18. Oktober 1977: Während sich zwei der Entführer im Cockpit der „Landshut“ befanden, zündeten zwei Angehörige einer Spezialeinheit der britischen Armee (Special Air Service, SAS) um 0.05 Uhr MEZ Blendgranaten, und sechs von Oberstleutnant Ulrich Wegener geführte Trupps der GSG 9 stürmten die „Landshut“. Die „Operation Feuerzauber“ dauerte sieben Minuten. Dabei kamen alle Terroristen bis auf Suhaila Sayeh alias Soraya Ansari ums Leben. Wabil Harb hatte vor dem Tod noch zwei seiner sechs Handgranaten zünden können. Die Stewardess Gabriele Dillmann und ein Mann der GSG 9 wurden verletzt.

Hans-Jürgen Wischnewski meldete Bundeskanzler Helmut Schmidt den erfolgreichen Abschluss der Aktion.

Ulrich Wegener (* 1929) gab 1979 das Kommando über die GSG 9 ab und wurde Kommandeur des Grenzschutzkommandos West. Der weltbekannte Experte war als Berater beim Aufbau mehrerer ausländischer Spezialeinheiten zur Terrorismusbekämpfung beteiligt. Er lebt in der Nähe von Bonn.

Die Stewardess Gabriele Dillmann (* 1954) wurde als „Engel von Mogadischu“ bezeichnet und mit dem Bundesverdienstkreuz ausgezeichnet, weil sie während der Flugzeugentführung versucht hatte, die Geiseln zu beruhigen. Später heiratete sie den Lufthansa-Piloten Rüdeger von Lutzau. Seit den Neunzigerjahren arbeitet Gabriele von Lutzau als Bildhauerin. Sie lebt mit ihrer Familie in Michelstadt.
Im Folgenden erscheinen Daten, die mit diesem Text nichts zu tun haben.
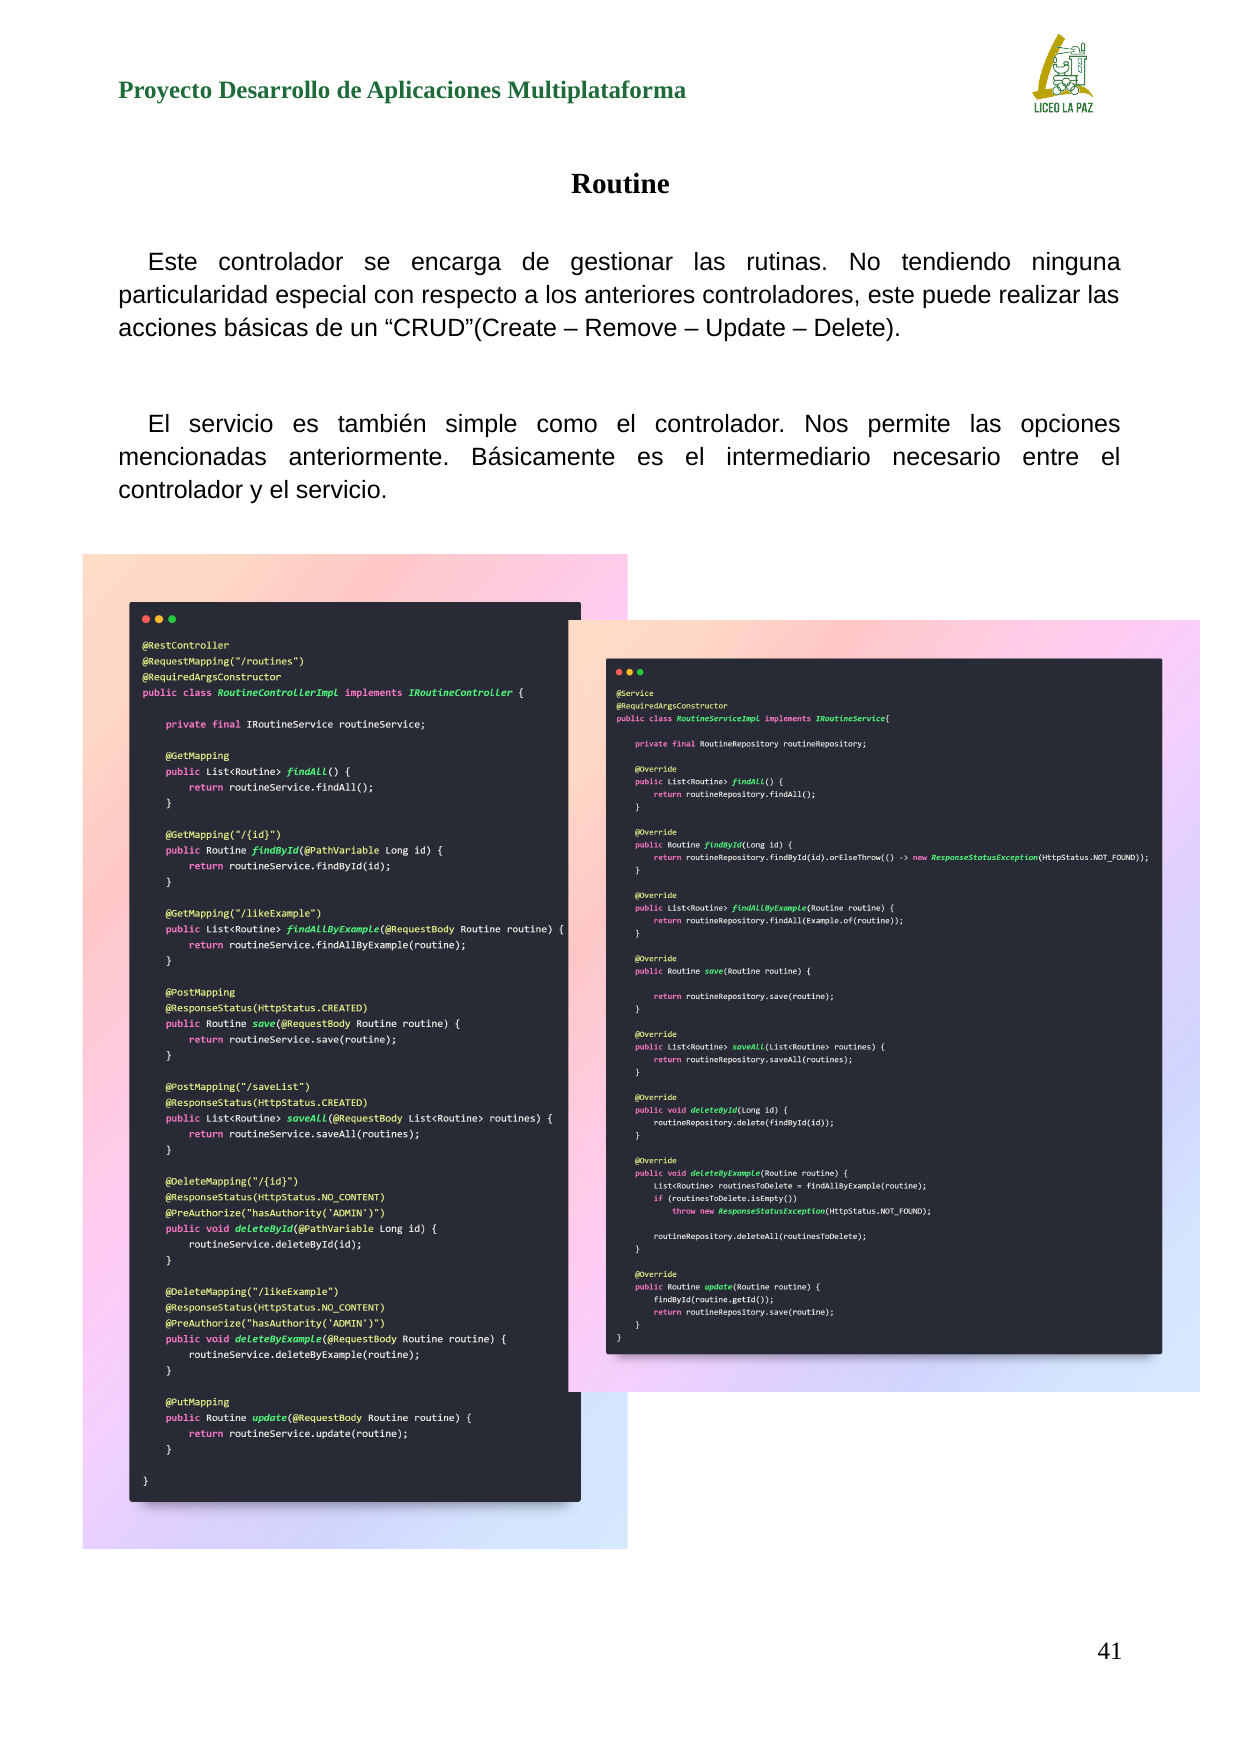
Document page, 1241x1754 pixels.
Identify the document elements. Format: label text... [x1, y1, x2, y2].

picture [1025, 26, 1100, 121]
picture [82, 554, 1200, 1549]
text El servicio es también simple como el controlador. Nos permite las opciones mencionadas anteriormente. Básicamente es el intermediario necesario entre el controlador y el servicio. [118, 409, 1122, 503]
text Este controlador se encarga de gestionar las rutinas. No tendiendo ninguna particularidad especial con respecto a los anteriores controladores, este puede realizar las acciones básicas de un “CRUD”(Create – Remove – Update – Delete). [118, 247, 1122, 342]
subtitle Routine [118, 166, 1122, 200]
Souhaila Sami Andrawes Sayeh (* 1953), die während der „Operation Feuerzauber“ in einer Toilette der „Landshut“ war und schwer verletzt überlebt hatte, wurde am 25. April 1978 in Somalia zu zwanzig Jahren Haft verurteilt, aber zwei Jahre später abgeschoben. 1991 zog sie mit ihrem Ehemann und ihrer kleinen Tochter nach Norwegen. Durch Hinweise deutscher Fahnder konnte sie 1994 aufgespürt und am 13. Oktober – dem 17. Jahrestag der Entführung der „Landshut“ – in Oslo festgenommen werden. Norwegen lieferte sie im November 1995 an Deutschland aus. Hier wurde sie im Jahr darauf zu zwölf Jahren Haft verurteilt. Auf ihren Wunsch überführte man sie 1997 zur Verbüßung der Reststrafe nach Norwegen. Aufgrund ihres schlechten Gesundheitszustandes kam sie 1999 vorzeitig frei. Seither lebt sie wieder mit ihrem Ehemann und ihrer Tochter in Oslo.
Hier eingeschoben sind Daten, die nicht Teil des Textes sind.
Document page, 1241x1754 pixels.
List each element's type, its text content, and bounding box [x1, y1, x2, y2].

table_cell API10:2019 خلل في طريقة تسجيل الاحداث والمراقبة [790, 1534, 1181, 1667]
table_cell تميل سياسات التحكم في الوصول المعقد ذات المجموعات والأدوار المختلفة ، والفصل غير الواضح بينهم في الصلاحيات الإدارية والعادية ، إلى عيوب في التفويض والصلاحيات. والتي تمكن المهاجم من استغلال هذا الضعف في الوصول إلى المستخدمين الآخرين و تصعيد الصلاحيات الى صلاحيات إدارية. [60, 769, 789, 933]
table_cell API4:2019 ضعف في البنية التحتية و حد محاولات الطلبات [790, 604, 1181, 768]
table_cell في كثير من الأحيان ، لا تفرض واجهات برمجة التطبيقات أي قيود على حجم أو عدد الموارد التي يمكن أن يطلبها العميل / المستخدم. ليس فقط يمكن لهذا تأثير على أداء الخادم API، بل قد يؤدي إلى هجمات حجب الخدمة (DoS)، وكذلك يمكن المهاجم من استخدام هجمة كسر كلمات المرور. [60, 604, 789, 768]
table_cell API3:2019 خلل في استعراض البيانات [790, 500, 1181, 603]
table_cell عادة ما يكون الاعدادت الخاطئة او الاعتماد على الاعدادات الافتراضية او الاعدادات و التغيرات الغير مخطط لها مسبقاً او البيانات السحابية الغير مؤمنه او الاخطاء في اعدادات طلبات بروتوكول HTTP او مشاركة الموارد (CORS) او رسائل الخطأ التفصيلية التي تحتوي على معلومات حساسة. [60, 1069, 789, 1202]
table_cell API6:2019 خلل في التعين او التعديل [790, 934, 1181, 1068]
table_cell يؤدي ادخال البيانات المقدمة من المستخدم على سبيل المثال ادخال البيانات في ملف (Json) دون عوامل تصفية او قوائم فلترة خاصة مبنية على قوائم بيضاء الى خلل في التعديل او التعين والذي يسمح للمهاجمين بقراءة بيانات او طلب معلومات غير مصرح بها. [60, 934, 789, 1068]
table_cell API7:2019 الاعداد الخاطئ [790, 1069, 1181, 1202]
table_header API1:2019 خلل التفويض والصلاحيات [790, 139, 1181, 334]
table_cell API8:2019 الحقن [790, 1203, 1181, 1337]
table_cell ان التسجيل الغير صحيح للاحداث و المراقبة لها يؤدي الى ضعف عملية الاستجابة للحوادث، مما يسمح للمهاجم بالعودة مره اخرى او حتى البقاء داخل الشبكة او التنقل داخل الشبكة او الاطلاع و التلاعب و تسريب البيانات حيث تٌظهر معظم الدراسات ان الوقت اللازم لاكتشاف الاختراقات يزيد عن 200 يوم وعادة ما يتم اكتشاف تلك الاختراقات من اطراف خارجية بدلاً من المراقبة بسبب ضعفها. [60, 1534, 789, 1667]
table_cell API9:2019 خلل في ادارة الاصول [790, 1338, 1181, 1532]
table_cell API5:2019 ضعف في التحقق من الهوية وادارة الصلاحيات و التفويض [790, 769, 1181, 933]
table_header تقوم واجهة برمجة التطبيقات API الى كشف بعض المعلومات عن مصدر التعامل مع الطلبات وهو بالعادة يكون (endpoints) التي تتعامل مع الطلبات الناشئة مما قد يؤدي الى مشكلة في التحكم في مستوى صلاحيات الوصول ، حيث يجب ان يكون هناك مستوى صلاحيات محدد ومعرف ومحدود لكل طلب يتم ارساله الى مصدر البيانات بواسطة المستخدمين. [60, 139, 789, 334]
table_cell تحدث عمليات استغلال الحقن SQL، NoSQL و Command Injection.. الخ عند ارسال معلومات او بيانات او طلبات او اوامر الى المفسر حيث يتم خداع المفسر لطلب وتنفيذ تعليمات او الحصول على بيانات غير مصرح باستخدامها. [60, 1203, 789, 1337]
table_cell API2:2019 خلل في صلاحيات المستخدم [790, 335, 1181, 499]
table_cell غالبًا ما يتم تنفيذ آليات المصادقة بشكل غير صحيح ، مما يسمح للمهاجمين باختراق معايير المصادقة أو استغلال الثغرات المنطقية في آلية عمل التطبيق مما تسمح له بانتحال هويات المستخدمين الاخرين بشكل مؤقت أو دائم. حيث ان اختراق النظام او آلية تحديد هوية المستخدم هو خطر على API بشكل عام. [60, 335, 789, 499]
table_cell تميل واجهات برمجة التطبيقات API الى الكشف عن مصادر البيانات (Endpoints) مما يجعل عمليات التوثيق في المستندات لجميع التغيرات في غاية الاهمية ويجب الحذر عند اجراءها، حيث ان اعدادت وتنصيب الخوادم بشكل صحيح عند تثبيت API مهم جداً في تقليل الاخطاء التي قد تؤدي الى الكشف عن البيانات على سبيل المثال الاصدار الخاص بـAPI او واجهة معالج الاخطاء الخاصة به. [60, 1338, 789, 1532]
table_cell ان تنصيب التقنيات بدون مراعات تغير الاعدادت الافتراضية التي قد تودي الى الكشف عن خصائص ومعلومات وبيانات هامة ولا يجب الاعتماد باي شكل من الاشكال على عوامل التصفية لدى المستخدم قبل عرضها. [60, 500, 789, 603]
Seit 2007 gibt es bei der Lufthansa wieder eine „Landshut“; es handelt sich um einen Airbus A330.

Roland Suso Richter drehte 2008 den Spielfilm „Mogadischu“ über die Flugzeugentführung der „Landshut“.
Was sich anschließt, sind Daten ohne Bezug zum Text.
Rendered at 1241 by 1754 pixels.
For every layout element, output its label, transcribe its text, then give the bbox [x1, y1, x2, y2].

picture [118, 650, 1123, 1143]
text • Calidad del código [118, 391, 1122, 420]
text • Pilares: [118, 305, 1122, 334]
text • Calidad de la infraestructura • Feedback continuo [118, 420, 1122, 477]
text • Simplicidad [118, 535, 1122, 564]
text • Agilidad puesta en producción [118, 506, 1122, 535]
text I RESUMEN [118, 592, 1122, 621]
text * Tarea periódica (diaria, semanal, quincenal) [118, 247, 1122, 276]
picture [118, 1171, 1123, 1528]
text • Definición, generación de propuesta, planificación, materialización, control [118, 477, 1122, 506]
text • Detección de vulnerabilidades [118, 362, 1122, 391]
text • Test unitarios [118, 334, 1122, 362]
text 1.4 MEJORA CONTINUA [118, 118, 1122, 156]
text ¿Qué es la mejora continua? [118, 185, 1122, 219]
Die „Landshut“ wurde bis 1985 von der Lufthansa eingesetzt. Dann wechselte die Maschine mehrmals den Besitzer. Zuletzt gehörte sie einer brasilianischen Fluggesellschaft, der TAF Linhas Aereas. Aufgrund eines schweren Defekts zog man das inzwischen achtunddreißig Jahre alte Flugzeug am 14. Januar 2008 in Fortaleza aus dem Betrieb. Im September 2017 wurde das zerlegte Wrack in einer „Antonow“ und einer „Iljuschin“ nach Friedrichshafen geflogen, wo die restaurierte „Landshut“ von 2019 an in einer eigens errichteten Halle des Dornier-Museums ausgestellt werden soll.